“Tarihten bugüne insanlık doğa ve hayvanlarla iç içe yaşamıştır. Gittikçe gelişime aç bir tekno çağla birlikte insan egolarında sınır tanımamış kendini artan nüfusla birlikte doğayı beton yığınlarına terketmiş, hem kendini hem doğa hem de hayvanlara yaşanılacak dünyayı kendi cehennemiyle formatlamıştır.

Her bitki ve hayvan doğanın bir parçasıdır. Ve doğada her biri yaşam için uygun koşullara hizmet etmektedir. Bu iç güdüsel bir oluşumun sürecidir. Tanrısal boyutludur.

Örneklersek kedileri yok etmek şehirleri fare istilasına, tavukları... bitirmek çekirge ve böcek istilasına neden olacaktır. Bu zaman zaman deneyimlenmiştir.

Son zamanlarda insanlık dışı katliamların olması çok manidardır. Barınaklar acilen kapatılmalıdır. Amaçlarının dışında her biri ölüm makinası halini almıştır. Bunun için çözümler elbette ki var.

1-Barınaklar kapatılmalı şehir parklarının bir köşesinde rehabilite odaları yapılmalı. Şehirde sokak hayvanları doğru ve gerçek anlamda kısırlaştırılıp sayıları kontrol altında tutulmalıdır

2-Sokak hayvanları sahiplendirilmeye teşvik edilmeli. Devlet bu insanlara beslenme ve rehabilitesi için yardım kaynakları sunmalı, Cazip hale getirmelidir.

3-Sokağa terkedilen hayvanlar için ağır cezalandırma prosödürleri oluşturulmalıdır.

4-Gezici veteriner kollukları oluşturulmalı ve ödüllendirilmelidirler.

5-Hayvan hakları ve insan hakları kıyaslanmadan yasama sevgi ve saygı ile mümkün hale getirilecek ilkokul ve anasınıfları düzeyinde derslikler verilmeli insanlar bu konuda eğitim almalıdır. Küçük yaşta doğa, insan, hayvan sevgisi kazandırılmalı. Bilinç aşılanmalıdır.

6-Tüm sahipli sahipsiz hayvanlar ücretsiz çip ve aşı uygulanmasına dahil edilmelidir.
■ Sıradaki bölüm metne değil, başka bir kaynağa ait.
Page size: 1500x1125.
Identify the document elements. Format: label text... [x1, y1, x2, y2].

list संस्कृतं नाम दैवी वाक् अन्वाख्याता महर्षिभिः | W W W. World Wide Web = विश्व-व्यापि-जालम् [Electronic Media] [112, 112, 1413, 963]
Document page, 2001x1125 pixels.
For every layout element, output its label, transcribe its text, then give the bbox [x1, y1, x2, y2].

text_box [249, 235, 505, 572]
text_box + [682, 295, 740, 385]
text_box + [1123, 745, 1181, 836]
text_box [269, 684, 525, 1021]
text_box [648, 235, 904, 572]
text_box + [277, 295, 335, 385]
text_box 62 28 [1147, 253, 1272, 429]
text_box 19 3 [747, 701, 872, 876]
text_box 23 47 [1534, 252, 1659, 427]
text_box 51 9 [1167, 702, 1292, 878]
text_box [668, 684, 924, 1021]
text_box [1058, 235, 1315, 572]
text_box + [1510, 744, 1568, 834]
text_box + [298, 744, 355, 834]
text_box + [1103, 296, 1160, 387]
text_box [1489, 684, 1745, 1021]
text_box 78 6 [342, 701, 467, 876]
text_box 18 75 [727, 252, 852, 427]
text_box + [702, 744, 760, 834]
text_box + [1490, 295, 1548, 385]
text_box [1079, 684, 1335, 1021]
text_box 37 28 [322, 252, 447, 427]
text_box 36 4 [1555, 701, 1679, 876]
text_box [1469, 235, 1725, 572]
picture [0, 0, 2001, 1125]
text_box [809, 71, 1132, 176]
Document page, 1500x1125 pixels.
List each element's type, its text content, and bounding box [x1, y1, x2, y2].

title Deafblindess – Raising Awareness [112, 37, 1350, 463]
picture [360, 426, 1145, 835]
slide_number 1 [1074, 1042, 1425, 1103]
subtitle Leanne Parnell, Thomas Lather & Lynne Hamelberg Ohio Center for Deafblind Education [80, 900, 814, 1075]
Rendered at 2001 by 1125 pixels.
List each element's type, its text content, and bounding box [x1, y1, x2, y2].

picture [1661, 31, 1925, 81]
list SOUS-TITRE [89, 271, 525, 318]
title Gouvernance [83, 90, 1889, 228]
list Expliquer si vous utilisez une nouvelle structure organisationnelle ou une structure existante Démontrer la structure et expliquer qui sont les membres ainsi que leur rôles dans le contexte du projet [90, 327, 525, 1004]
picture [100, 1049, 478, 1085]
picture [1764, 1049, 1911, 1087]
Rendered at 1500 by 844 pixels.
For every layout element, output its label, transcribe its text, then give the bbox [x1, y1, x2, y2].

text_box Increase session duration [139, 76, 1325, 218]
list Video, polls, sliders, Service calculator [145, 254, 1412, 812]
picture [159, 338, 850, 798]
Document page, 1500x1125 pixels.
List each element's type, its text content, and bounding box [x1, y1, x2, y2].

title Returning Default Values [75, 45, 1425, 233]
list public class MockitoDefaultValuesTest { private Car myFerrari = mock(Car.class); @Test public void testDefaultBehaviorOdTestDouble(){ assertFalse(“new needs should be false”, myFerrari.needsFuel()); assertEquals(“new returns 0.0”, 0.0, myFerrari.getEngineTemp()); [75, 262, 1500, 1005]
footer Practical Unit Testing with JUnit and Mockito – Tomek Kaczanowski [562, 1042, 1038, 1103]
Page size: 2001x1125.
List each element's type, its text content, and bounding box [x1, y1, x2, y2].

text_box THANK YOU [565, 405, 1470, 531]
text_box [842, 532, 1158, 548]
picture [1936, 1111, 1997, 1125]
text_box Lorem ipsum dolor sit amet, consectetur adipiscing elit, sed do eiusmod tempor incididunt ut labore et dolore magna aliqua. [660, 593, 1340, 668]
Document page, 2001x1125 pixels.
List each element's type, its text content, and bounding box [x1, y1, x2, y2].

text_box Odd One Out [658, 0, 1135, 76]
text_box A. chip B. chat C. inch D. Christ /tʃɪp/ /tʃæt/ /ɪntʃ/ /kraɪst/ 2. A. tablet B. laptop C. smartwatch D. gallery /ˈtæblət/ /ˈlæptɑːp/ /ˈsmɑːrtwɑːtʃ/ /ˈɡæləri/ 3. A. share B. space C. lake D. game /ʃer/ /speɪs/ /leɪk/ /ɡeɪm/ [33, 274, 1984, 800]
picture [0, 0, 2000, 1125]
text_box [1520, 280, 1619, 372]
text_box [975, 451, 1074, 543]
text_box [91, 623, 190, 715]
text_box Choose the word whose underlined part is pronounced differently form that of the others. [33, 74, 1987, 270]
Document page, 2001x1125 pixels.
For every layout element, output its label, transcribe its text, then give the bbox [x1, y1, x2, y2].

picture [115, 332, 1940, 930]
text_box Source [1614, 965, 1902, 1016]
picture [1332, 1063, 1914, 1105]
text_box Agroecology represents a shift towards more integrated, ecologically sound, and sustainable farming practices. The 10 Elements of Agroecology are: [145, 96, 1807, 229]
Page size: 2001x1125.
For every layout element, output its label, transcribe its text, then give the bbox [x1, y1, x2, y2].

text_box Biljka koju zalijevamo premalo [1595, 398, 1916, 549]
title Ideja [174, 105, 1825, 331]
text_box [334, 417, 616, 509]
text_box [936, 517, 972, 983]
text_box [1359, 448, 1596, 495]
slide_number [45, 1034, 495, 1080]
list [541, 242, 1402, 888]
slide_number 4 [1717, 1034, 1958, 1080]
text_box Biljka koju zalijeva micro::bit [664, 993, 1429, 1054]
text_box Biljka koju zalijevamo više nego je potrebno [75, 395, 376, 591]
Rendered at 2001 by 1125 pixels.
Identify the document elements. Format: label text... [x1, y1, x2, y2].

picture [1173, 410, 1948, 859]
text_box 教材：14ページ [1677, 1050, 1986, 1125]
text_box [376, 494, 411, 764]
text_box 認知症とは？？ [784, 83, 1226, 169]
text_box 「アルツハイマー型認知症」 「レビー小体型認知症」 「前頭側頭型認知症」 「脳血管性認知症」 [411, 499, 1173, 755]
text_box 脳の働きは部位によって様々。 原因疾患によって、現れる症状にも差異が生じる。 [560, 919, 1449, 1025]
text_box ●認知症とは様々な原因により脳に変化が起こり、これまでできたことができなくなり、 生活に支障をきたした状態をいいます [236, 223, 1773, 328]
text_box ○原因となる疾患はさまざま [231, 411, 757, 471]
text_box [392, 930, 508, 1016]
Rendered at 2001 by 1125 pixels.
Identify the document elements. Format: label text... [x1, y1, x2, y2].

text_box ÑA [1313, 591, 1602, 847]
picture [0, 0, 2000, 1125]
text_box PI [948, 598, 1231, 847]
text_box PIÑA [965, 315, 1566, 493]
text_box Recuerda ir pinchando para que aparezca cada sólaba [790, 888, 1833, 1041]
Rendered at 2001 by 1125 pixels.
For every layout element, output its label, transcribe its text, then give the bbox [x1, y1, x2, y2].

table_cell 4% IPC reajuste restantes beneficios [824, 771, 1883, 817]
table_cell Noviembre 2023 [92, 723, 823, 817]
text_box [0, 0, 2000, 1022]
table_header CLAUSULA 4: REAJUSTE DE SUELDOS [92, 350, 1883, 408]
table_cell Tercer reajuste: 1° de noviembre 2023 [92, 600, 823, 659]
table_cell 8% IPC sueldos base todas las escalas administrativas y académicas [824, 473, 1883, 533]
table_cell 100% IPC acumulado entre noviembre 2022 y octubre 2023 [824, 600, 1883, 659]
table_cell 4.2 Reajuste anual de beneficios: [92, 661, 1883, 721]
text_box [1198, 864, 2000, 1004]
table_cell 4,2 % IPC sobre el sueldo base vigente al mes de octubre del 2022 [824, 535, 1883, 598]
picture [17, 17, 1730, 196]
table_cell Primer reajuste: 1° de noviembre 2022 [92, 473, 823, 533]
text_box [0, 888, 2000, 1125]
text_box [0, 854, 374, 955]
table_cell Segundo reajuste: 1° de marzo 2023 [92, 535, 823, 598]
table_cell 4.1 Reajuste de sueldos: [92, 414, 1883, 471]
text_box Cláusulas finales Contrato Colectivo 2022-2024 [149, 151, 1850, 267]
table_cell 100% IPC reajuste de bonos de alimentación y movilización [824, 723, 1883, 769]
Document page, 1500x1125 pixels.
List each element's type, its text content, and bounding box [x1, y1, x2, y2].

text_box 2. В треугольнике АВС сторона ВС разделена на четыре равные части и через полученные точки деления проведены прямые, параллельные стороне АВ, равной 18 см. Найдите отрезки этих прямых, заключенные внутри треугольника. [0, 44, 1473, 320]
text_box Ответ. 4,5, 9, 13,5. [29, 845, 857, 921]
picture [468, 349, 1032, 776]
Bu durum tüm bulaşıcı hastalıkların engeli ve sağlıklı toplum için bir adımdır. Belediyeler mama aşı yardı oluşturmalıdır.

Hayvan hediye edilmez. Onlara borcumuz var. Onların doğasını biz insanlar mahfettik,  her bir birey sorumluluğunu yapmalı, sokaklarda yemek artıkları ve bir tas suyla onları yaşama bağlamalıyız.

Bunlar yaşanabilir bir dünyayı sevgiyle paylaşma eylemidir. Bu bir bilinçtir. Bilinç altınızdaki yaşam travmalarının bedelini hayvanlar ödememelidir.

Bu saydığımız işlemler, ilerleyen zamanlarda güncellenerek toplumda vakaların ve katliamların varlığını sistemsel anlamda da yok sayar. Huzurlu sevgiyle ilerleyen toplum için faydalı olacaktır.

Onlara hayvan diye bakmak yanlış, onlar da candır, onlarda evlattır, onlar da anadır...

Kediyle köpeğin koyun koyuna yattığı bir zamanda siz bu genetik düşmanlığın sevgiye döndüğü bir dünyada öncelikle kendinizi sevgisiz bıraktınız. Ders ve çıkarımlar bu yönde olmalıdır.

Toplumda saldıran köpek de olmasın işkenceler eden insanda olmasın. Paylaş, empati kur sevgiyle yaşa.

Tek bir dünya bizler için tek bir vatan var kıymetini bilmek gerek.

İnsanca, insani yaşamak büyük erdemdir.

Tanrı onları sen işkence et diye yaratmadı. Kendine gel insanoğlu.”